Looking back at the US, the data calendar is very light today and will remain so until Friday, when inflation numbers for May are released. Some risk-off today may offer some support to low-yielders but apply pressure to higher-beta currencies, and we think the dollar will remain broadly supported on balance, as the underlying stories of Fed tightening and good US economic momentum continue to put a floor under the greenback.

EUR: Gently pressing lower

EUR/USD has broken back below the 1.0700 mark, largely on the back of widespread dollar strength. We’ll have a bunch of non-market moving data out of the eurozone today and tomorrow, but we might see a decrease in EUR volatility relative to other G10 currencies as a “wait-and-see” approach dominates price action ahead of the European Central Bank announcement on Thursday. Here is our preview of the meeting.

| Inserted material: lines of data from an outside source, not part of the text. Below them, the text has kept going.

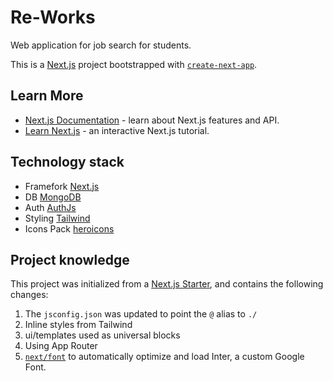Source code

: # Re-Works
Web application for job search for students.

This is a [Next.js](https://nextjs.org/) project bootstrapped with [`create-next-app`](https://github.com/vercel/next.js/tree/canary/packages/create-next-app).

## Learn More
- [Next.js Documentation](https://nextjs.org/docs) - learn about Next.js features and API.
- [Learn Next.js](https://nextjs.org/learn) - an interactive Next.js tutorial.

## Technology stack
- Framefork [Next.js](https://nextjs.org/docs)
- DB [MongoDB](https://www.mongodb.com/)
- Auth [AuthJs](https://authjs.dev/reference/nextjs)
- Styling [Tailwind](https://tailwindcss.com/)
- Icons Pack [heroicons](https://heroicons.com/)


## Project knowledge

This project was initialized from a [Next.js Starter](https://nextjs.org/), and contains the following changes:
1. The `jsconfig.json` was updated to point the `@` alias to `./`
2. Inline styles from Tailwind
3. ui/templates used as universal blocks
4. Using App Router
5. [`next/font`](https://nextjs.org/docs/basic-features/font-optimization) to automatically optimize and load Inter, a custom Google Font.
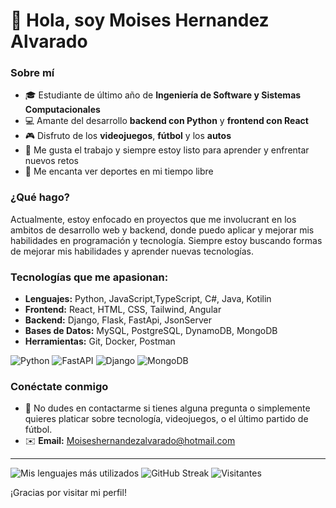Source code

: # 👋 Hola, soy Moises Hernandez Alvarado

### Sobre mí
- 🎓 Estudiante de último año de **Ingeniería de Software y Sistemas Computacionales**
- 💻 Amante del desarrollo **backend con Python** y **frontend con React**
- 🎮 Disfruto de los **videojuegos**, **fútbol** y los **autos**
- 💼 Me gusta el trabajo y siempre estoy listo para aprender y enfrentar nuevos retos
- 🏀 Me encanta ver deportes en mi tiempo libre

### ¿Qué hago?
Actualmente, estoy enfocado en proyectos que me involucrant en los ambitos de desarrollo web y backend, donde puedo aplicar y mejorar mis habilidades en programación y tecnología. Siempre estoy buscando formas de mejorar mis habilidades y aprender nuevas tecnologías.

### Tecnologías que me apasionan:
- **Lenguajes:** Python, JavaScript,TypeScript, C#, Java, Kotilin
- **Frontend:** React, HTML, CSS, Tailwind, Angular
- **Backend:** Django, Flask, FastApi, JsonServer
- **Bases de Datos:** MySQL, PostgreSQL, DynamoDB, MongoDB
- **Herramientas:** Git, Docker, Postman
  
![Python](https://img.shields.io/badge/Python-3776AB?style=for-the-badge&logo=python&logoColor=white)
![FastAPI](https://img.shields.io/badge/FastAPI-009688?style=for-the-badge&logo=fastapi&logoColor=white)
![Django](https://img.shields.io/badge/Django-092E20?style=for-the-badge&logo=django&logoColor=white)
![MongoDB](https://img.shields.io/badge/MongoDB-47A248?style=for-the-badge&logo=mongodb&logoColor=white)


### Conéctate conmigo
- 💬 No dudes en contactarme si tienes alguna pregunta o simplemente quieres platicar sobre tecnología, videojuegos, o el último partido de fútbol.
- ✉️ **Email:** Moiseshernandezalvarado@hotmail.com

---
![Mis lenguajes más utilizados](https://github-readme-stats.vercel.app/api/top-langs/?username=MoisesHernandezAlvarado&layout=compact&theme=radical)
![GitHub Streak](https://streak-stats.demolab.com/?user=MoisesHernandezAlvarado&theme=radical)
![Visitantes](https://visitor-badge.laobi.icu/badge?page_id=MoisesHernandezAlvarado.MoisesHernandezAlvarado)



¡Gracias por visitar mi perfil!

As we discussed in yesterday’s FX Daily, the bar for a hawkish surprise on Thursday is set quite high and we see some downside risks for EUR/USD. For today, we expect either some stabilisation or another marginal depreciation in the pair as external factors dominate, and we could see it test the recent 1.0627 low.

GBP: Political impact may fade soon

Prime Minister Boris Johnson survived a no confidence vote yesterday evening, although as many as 148 party members voted to oust him. This is a narrower victory than the one secured in December 2018 by former PM Theresa May, who resigned six months later.

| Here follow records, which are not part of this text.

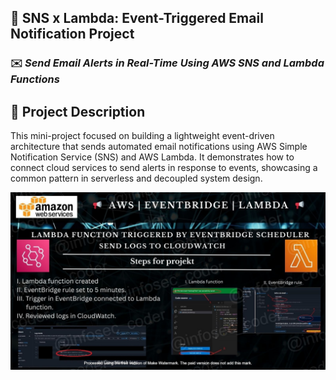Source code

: ## 📢 SNS x Lambda: Event-Triggered Email Notification Project 

### ✉️ *Send Email Alerts in Real-Time Using AWS SNS and Lambda Functions*

## 📌 Project Description
This mini-project focused on building a lightweight event-driven architecture that sends automated email notifications using AWS Simple Notification Service (SNS) and AWS Lambda. It demonstrates how to connect cloud services to send alerts in response to events, showcasing a common pattern in serverless and decoupled system design.

![Alt Text](EventBridge_Lambda_lc_WATERMARKED.jpg)



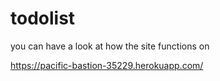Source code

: # todolist
you can have a look at how the site functions on 

 https://pacific-bastion-35229.herokuapp.com/
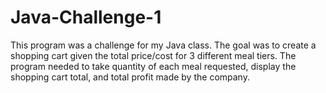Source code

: # Java-Challenge-1
This program was a challenge for my Java class. The goal was to create a shopping cart 
given the total price/cost for 3 different meal tiers. The program needed to take quantity
of each meal requested, display the shopping cart total, and total profit made
by the company. 
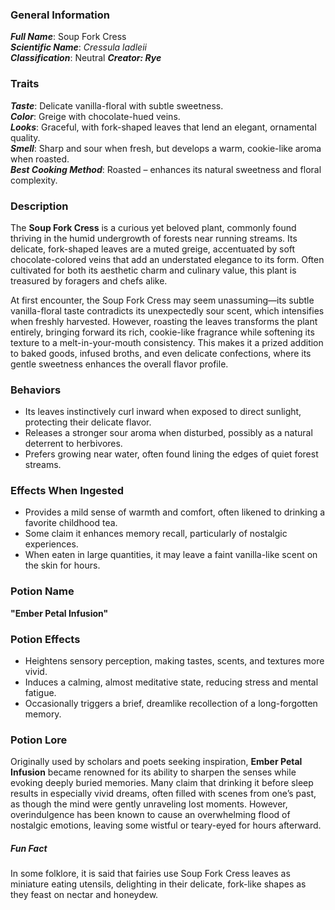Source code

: ### General Information

_**Full Name**_: Soup Fork Cress  
_**Scientific Name**_: _Cressula ladleii_  
_**Classification**_: Neutral
***Creator: Rye***

### Traits

_**Taste**_: Delicate vanilla-floral with subtle sweetness.  
_**Color**_: Greige with chocolate-hued veins.  
_**Looks**_: Graceful, with fork-shaped leaves that lend an elegant, ornamental quality.  
_**Smell**_: Sharp and sour when fresh, but develops a warm, cookie-like aroma when roasted.  
_**Best Cooking Method**_: Roasted – enhances its natural sweetness and floral complexity.

### Description

The **Soup Fork Cress** is a curious yet beloved plant, commonly found thriving in the humid undergrowth of forests near running streams. Its delicate, fork-shaped leaves are a muted greige, accentuated by soft chocolate-colored veins that add an understated elegance to its form. Often cultivated for both its aesthetic charm and culinary value, this plant is treasured by foragers and chefs alike.

At first encounter, the Soup Fork Cress may seem unassuming—its subtle vanilla-floral taste contradicts its unexpectedly sour scent, which intensifies when freshly harvested. However, roasting the leaves transforms the plant entirely, bringing forward its rich, cookie-like fragrance while softening its texture to a melt-in-your-mouth consistency. This makes it a prized addition to baked goods, infused broths, and even delicate confections, where its gentle sweetness enhances the overall flavor profile.

### Behaviors

- Its leaves instinctively curl inward when exposed to direct sunlight, protecting their delicate flavor.
- Releases a stronger sour aroma when disturbed, possibly as a natural deterrent to herbivores.
- Prefers growing near water, often found lining the edges of quiet forest streams.

### Effects When Ingested

- Provides a mild sense of warmth and comfort, often likened to drinking a favorite childhood tea.
- Some claim it enhances memory recall, particularly of nostalgic experiences.
- When eaten in large quantities, it may leave a faint vanilla-like scent on the skin for hours.

### Potion Name

**"Ember Petal Infusion"**

### Potion Effects

- Heightens sensory perception, making tastes, scents, and textures more vivid.
- Induces a calming, almost meditative state, reducing stress and mental fatigue.
- Occasionally triggers a brief, dreamlike recollection of a long-forgotten memory.

### Potion Lore

Originally used by scholars and poets seeking inspiration, **Ember Petal Infusion** became renowned for its ability to sharpen the senses while evoking deeply buried memories. Many claim that drinking it before sleep results in especially vivid dreams, often filled with scenes from one’s past, as though the mind were gently unraveling lost moments. However, overindulgence has been known to cause an overwhelming flood of nostalgic emotions, leaving some wistful or teary-eyed for hours afterward.

##### Fun Fact

In some folklore, it is said that fairies use Soup Fork Cress leaves as miniature eating utensils, delighting in their delicate, fork-like shapes as they feast on nectar and honeydew.
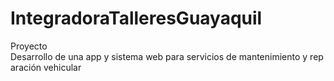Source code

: # IntegradoraTalleresGuayaquil
Proyecto Desarrollo de una app y sistema web para servicios de mantenimiento y reparación vehicular
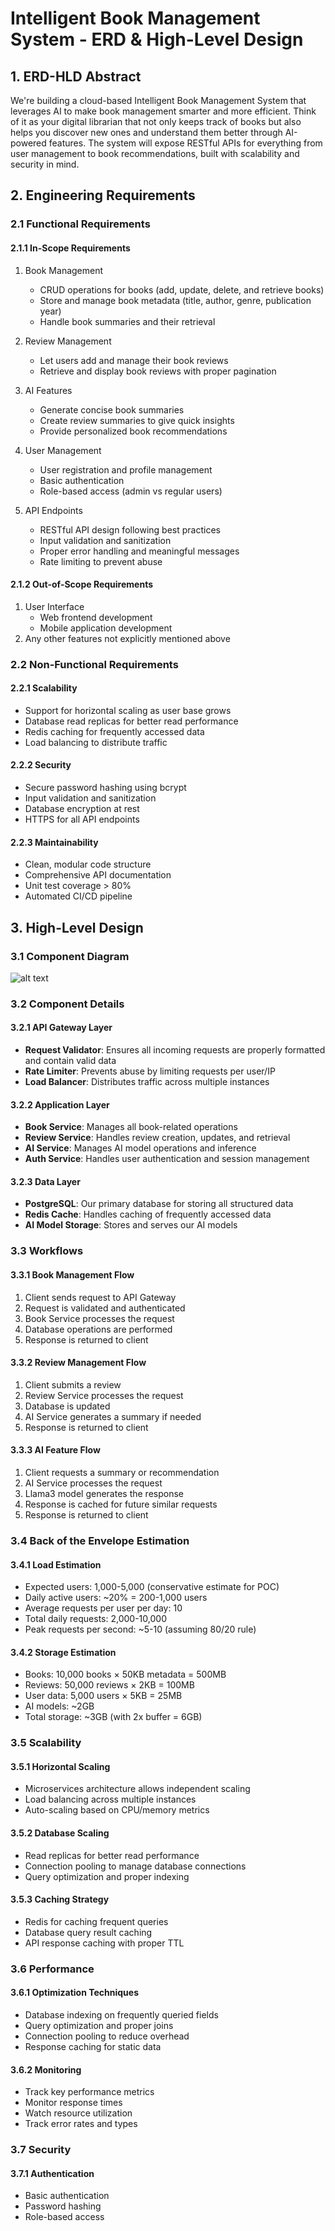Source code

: # Intelligent Book Management System - ERD & High-Level Design

## 1. ERD-HLD Abstract
We're building a cloud-based Intelligent Book Management System that leverages AI to make book management smarter and more efficient. Think of it as your digital librarian that not only keeps track of books but also helps you discover new ones and understand them better through AI-powered features. The system will expose RESTful APIs for everything from user management to book recommendations, built with scalability and security in mind.

## 2. Engineering Requirements

### 2.1 Functional Requirements

#### 2.1.1 In-Scope Requirements
1. Book Management
   - CRUD operations for books (add, update, delete, and retrieve books)
   - Store and manage book metadata (title, author, genre, publication year)
   - Handle book summaries and their retrieval

2. Review Management
   - Let users add and manage their book reviews
   - Retrieve and display book reviews with proper pagination

3. AI Features
   - Generate concise book summaries
   - Create review summaries to give quick insights
   - Provide personalized book recommendations

4. User Management
   - User registration and profile management
   - Basic authentication
   - Role-based access (admin vs regular users)

5. API Endpoints
   - RESTful API design following best practices
   - Input validation and sanitization
   - Proper error handling and meaningful messages
   - Rate limiting to prevent abuse

#### 2.1.2 Out-of-Scope Requirements
1. User Interface
   - Web frontend development
   - Mobile application development
2. Any other features not explicitly mentioned above

### 2.2 Non-Functional Requirements

#### 2.2.1 Scalability
- Support for horizontal scaling as user base grows
- Database read replicas for better read performance
- Redis caching for frequently accessed data
- Load balancing to distribute traffic

#### 2.2.2 Security
- Secure password hashing using bcrypt
- Input validation and sanitization
- Database encryption at rest
- HTTPS for all API endpoints

#### 2.2.3 Maintainability
- Clean, modular code structure
- Comprehensive API documentation
- Unit test coverage > 80%
- Automated CI/CD pipeline

## 3. High-Level Design

### 3.1 Component Diagram
![alt text](https://github.com/a-abhi/Intelligent-Book-management-system/blob/main/architectureDiagram.jpg?raw=true)

### 3.2 Component Details

#### 3.2.1 API Gateway Layer
- **Request Validator**: Ensures all incoming requests are properly formatted and contain valid data
- **Rate Limiter**: Prevents abuse by limiting requests per user/IP
- **Load Balancer**: Distributes traffic across multiple instances

#### 3.2.2 Application Layer
- **Book Service**: Manages all book-related operations
- **Review Service**: Handles review creation, updates, and retrieval
- **AI Service**: Manages AI model operations and inference
- **Auth Service**: Handles user authentication and session management

#### 3.2.3 Data Layer
- **PostgreSQL**: Our primary database for storing all structured data
- **Redis Cache**: Handles caching of frequently accessed data
- **AI Model Storage**: Stores and serves our AI models

### 3.3 Workflows

#### 3.3.1 Book Management Flow
1. Client sends request to API Gateway
2. Request is validated and authenticated
3. Book Service processes the request
4. Database operations are performed
5. Response is returned to client

#### 3.3.2 Review Management Flow
1. Client submits a review
2. Review Service processes the request
3. Database is updated
4. AI Service generates a summary if needed
5. Response is returned to client

#### 3.3.3 AI Feature Flow
1. Client requests a summary or recommendation
2. AI Service processes the request
3. Llama3 model generates the response
4. Response is cached for future similar requests
5. Response is returned to client

### 3.4 Back of the Envelope Estimation

#### 3.4.1 Load Estimation
- Expected users: 1,000-5,000 (conservative estimate for POC)
- Daily active users: ~20% = 200-1,000 users
- Average requests per user per day: 10
- Total daily requests: 2,000-10,000
- Peak requests per second: ~5-10 (assuming 80/20 rule)

#### 3.4.2 Storage Estimation
- Books: 10,000 books × 50KB metadata = 500MB
- Reviews: 50,000 reviews × 2KB = 100MB
- User data: 5,000 users × 5KB = 25MB
- AI models: ~2GB
- Total storage: ~3GB (with 2x buffer = 6GB)

### 3.5 Scalability

#### 3.5.1 Horizontal Scaling
- Microservices architecture allows independent scaling
- Load balancing across multiple instances
- Auto-scaling based on CPU/memory metrics

#### 3.5.2 Database Scaling
- Read replicas for better read performance
- Connection pooling to manage database connections
- Query optimization and proper indexing

#### 3.5.3 Caching Strategy
- Redis for caching frequent queries
- Database query result caching
- API response caching with proper TTL

### 3.6 Performance

#### 3.6.1 Optimization Techniques
- Database indexing on frequently queried fields
- Query optimization and proper joins
- Connection pooling to reduce overhead
- Response caching for static data

#### 3.6.2 Monitoring
- Track key performance metrics
- Monitor response times
- Watch resource utilization
- Track error rates and types

### 3.7 Security

#### 3.7.1 Authentication
- Basic authentication
- Password hashing
- Role-based access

According to the rules, Johnson cannot face another no confidence vote for a year, but lots of commentators are making the point that when this has happened before, leaders have often struggled to carry on beyond a few months given the open division in the party. Accordingly, uncertainty surrounding the leadership is unlikely to fade despite Johnson winning last night’s vote.

That said, we currently cannot see any clear implication for economic policy and – by extension – for the pound’s fundamentals. Looking at yesterday’s swings in the pound, we must remember that UK markets were reopening after a four-day break and that might have contributed to increased trading volumes on GBP. At the same time, it is clear that markets attached some positive implication to the currency from a change in leadership in the UK, and the bigger drop this morning may instead signal some concerns of political instability ahead as the Conservative party appears quite divided and the Prime Minister weakened.

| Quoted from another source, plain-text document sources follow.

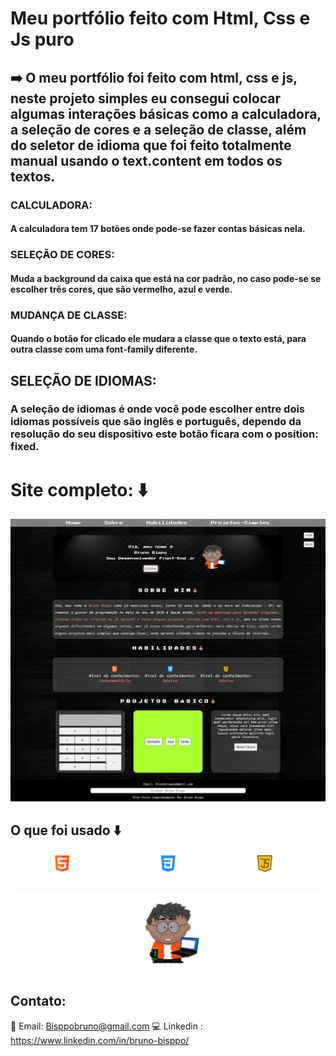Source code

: # Meu portfólio feito com Html, Css e Js puro

## ➡️ O meu portfólio foi feito com html, css e js, neste projeto simples eu consegui colocar algumas interações básicas como a calculadora, a seleção de cores e a seleção de classe, além do seletor de idioma que foi feito totalmente manual usando o text.content em todos os textos.

### CALCULADORA:
####     A calculadora tem 17 botões onde pode-se fazer contas básicas nela.

### SELEÇÃO DE CORES:
####     Muda a background da caixa que está na cor padrão, no caso pode-se se escolher três cores, que são vermelho, azul e verde.

### MUDANÇA DE CLASSE:
####     Quando o botão for clicado ele mudara a classe que o texto está, para outra classe com uma font-family diferente.

## SELEÇÃO DE IDIOMAS:
###      A seleção de idiomas é onde você pode escolher entre dois idiomas possíveis que são inglês e português, dependo da resolução do seu dispositivo este botão ficara com o position: fixed.

# Site completo: ⬇️

![Site completo](./img/Site-completo.png)

##  O que foi usado ⬇️

![Logo html, css e js](./img/logos-para-git.png)

## 
![Meu Boneco](./img/boneco-bruno-git.png)


## Contato: 

📧 Email: Bisppobruno@gmail.com
💻 Linkedin : https://www.linkedin.com/in/bruno-bisppo/
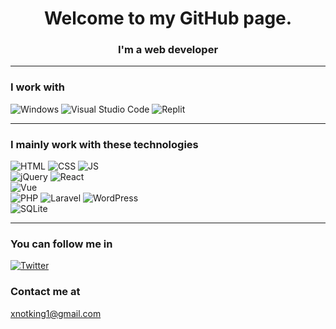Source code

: <h1 align="center">Welcome to my GitHub page.</h1>
<h3 align="center">I'm a web developer</h3>
<hr><h3 align="left">I work with</h3>

![Windows](https://img.shields.io/badge/windows-0078d4?style=for-the-badge&logo=windows&logoColor=white)
![Visual Studio Code](https://img.shields.io/badge/Visual%20Studio%20Code-0078D7?style=for-the-badge&logo=visualstudiocode&logoColor=white)
![Replit](https://img.shields.io/badge/REPLIT-f5f5f5?style=for-the-badge&logo=REPLIT&logoColor=black)
<hr/><h3 align="left">I mainly work with these technologies</h3>

![HTML](https://img.shields.io/badge/HTML-E34C26?style=for-the-badge&logo=html5&logoColor=white)
![CSS](https://img.shields.io/badge/CSS-2965f1?style=for-the-badge&logo=css3&logoColor=white)
![JS](https://img.shields.io/badge/JavaScript-F0DB4F?style=for-the-badge&logo=javascript&logoColor=black)<br/>
![jQuery](https://img.shields.io/badge/jquery-0868AC?style=for-the-badge&logo=jquery&logoColor=white)
![React](https://img.shields.io/badge/React-282c34?style=for-the-badge&logo=react&logoColor=#61DBFB)<br/>
![Vue](https://img.shields.io/badge/vue-42b883?style=for-the-badge&logo=vue.js&logoColor=white)<br/>
![PHP](https://img.shields.io/badge/PHP-474A8A?style=for-the-badge&logo=php&logoColor=white)
![Laravel](https://img.shields.io/badge/Laravel-fb503b?style=for-the-badge&logo=laravel&logoColor=white)
![WordPress](https://img.shields.io/badge/WordPress-00749C?style=for-the-badge&logo=wordpress&logoColor=white)<br/>
![SQLite](https://img.shields.io/badge/sqlite-0F80CC?style=for-the-badge&logo=sqlite&logoColor=white)

<hr/>
<h3 align="left">You can follow me in</h3>
<p align="left">
<a href="https://twitter.com/xnotkingdev_" target="_blank">

![Twitter](https://img.shields.io/badge/Twitter-55ACEE?style=for-the-badge&logo=twitter&logoColor=white)</a>

</p>
<h3 align="left">Contact me at</h3>
<a href="mailto:xnotking1@gmail.com?subject=Hello, xnotkingdev_">

xnotking1@gmail.com
</a>

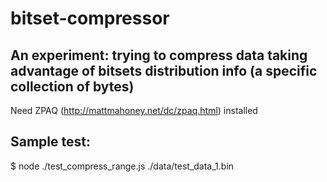 # bitset-compressor
## An experiment: trying to compress data taking advantage of bitsets distribution info (a specific collection of bytes)

Need ZPAQ (http://mattmahoney.net/dc/zpaq.html) installed

## Sample test:  
$ node ./test_compress_range.js ./data/test_data_1.bin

However, we think markets are overpricing the impact of recent political noise on the UK economy and we expect volatility in the pound to decrease over the coming days, with the focus potentially shifting back to other drivers such as the Bank of England's policy or a slowing economic outlook. In our view, downside risks to the pound persist, but they are not strictly linked to the recent political developments. EUR/GBP may soon touch 0.8600 while cable may extend the drop to the 1.2300-1.2350 area in the near term.

AUD: Still vulnerable despite RBA 50bp hike

The Reserve Bank of Australia raised interest rates by 50bp, above the market (25bp) and consensus (40bp) expectations. While flagging the risk of a 50bp move, we thought that the RBA still wanted to “do less” compared to the Fed in regard to tightening. Now, this bigger-than-expected hike means that the RBA has given itself some extra time to turn a bit more data-dependent and possibly default to 25bp increases in the coming meetings even if the Fed goes on with 50bp hikes.

We discuss all this in our RBA Review piece, where we also highlight the reasons behind the very short-lived positive reaction by the Aussie dollar. In our view, this is another testament to how short-term rate differentials have de-linked from AUD/USD dynamics and how markets are still reluctant to turn less bearish on AUD given its exposure to China’s clouded demand outlook.

We continue to expect a drop to 0.7000 over the coming weeks in AUD/USD.